For this pungent if one-sided polemic, Kenner rounds up the usual suspects in the corporate food chain, including burger king McDonald's, chicken giants Tyson and Perdue, and bio-chemical behemoth Monsanto. (Evidently ducking Kenner’s interview requests, industry representatives are conspicuously missing.) In one of the most un-finger-licking sights, thousands of teetering, super-fatted chickens--juiced up on hormones to grow big breasts--are crowded together like sardines while they await slaughter inside a poultry farm. Contrast this fowl concentration camp with the old-school philosophy of Virginia farmer Joel Salatin, who lets his livestock roam “free-range” style and feed on natural grass.

Ironically, American food today is more plentiful and cheaper than ever, but partially that’s due to the fat government subsidies paid to farmers to grow corn, the nation’s new cash crop. The main ingredient today in animal feed, corn has dubiously yielded a cornucopia of modern food filler and flavorings, starting with the ubiquitous high-fructose corn syrup. In an outdated vestige of primal needs, we humans are hard-wired to consume sugars, salts and fats--the least healthy and most addictive ingredients in the U.S. diet. The bitter truth is that rates for obesity and diabetes have gone off the scale since we deserted home cooking for super-sized Happy Meals.

Kenner ladles on his points at times, and isn’t above stirring in a heaping portion of pathos.

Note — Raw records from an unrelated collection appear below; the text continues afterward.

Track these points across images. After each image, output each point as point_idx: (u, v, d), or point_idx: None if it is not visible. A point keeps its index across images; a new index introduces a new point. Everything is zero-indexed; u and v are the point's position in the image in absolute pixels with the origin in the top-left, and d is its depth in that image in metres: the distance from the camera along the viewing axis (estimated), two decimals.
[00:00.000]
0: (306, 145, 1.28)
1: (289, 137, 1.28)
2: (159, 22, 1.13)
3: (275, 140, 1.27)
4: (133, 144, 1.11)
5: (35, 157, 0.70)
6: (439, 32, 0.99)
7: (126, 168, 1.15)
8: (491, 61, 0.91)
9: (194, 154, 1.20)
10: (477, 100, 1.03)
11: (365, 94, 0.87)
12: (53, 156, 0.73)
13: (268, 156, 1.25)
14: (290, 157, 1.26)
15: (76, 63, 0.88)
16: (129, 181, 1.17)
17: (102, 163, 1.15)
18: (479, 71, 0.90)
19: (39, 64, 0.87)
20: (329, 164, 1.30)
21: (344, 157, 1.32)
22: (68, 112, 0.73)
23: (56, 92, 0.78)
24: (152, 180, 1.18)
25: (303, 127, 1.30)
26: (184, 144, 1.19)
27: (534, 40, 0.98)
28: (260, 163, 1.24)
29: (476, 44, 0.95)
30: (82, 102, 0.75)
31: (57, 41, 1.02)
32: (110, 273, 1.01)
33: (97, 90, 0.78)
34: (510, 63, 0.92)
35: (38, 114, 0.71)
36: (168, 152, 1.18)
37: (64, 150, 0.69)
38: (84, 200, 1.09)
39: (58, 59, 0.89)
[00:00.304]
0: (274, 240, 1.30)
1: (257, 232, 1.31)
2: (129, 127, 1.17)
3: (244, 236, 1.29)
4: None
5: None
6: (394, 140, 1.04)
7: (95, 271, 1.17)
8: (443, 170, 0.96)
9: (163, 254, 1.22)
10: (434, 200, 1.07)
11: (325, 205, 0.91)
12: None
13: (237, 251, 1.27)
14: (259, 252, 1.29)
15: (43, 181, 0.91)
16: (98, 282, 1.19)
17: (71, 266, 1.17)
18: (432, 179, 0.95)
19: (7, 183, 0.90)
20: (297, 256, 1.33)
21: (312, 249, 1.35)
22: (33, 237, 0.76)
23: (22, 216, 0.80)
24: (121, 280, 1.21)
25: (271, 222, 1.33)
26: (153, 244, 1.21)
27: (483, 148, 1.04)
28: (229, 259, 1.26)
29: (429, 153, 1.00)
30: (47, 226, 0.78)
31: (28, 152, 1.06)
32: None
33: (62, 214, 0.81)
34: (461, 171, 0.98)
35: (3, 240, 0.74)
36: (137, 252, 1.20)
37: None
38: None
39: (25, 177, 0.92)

One episode features the crusade of a mother whose young son died from E. coli poisoning, evidently caught from a tainted hamburger. But the wider issues of the boy’s death--such as the Bush-era decline in USDA and FDA inspections--are impossible to ignore, particularly in light of last year's ad nauseam outbreaks of food-borne salmonella.

While you digest the unsavory ramifications of Food, Inc., you may be reminded of Upton Sinclair’s The Jungle crossbred with the sci-fi terrors of Soylent Green. Kenner has a lot on his plate, too much in fact, but thankfully he also adds in a helping or two of hope, starting with the flowering of the organic movement. No kidding, if Americans want to eat right, they really will have to save the farm.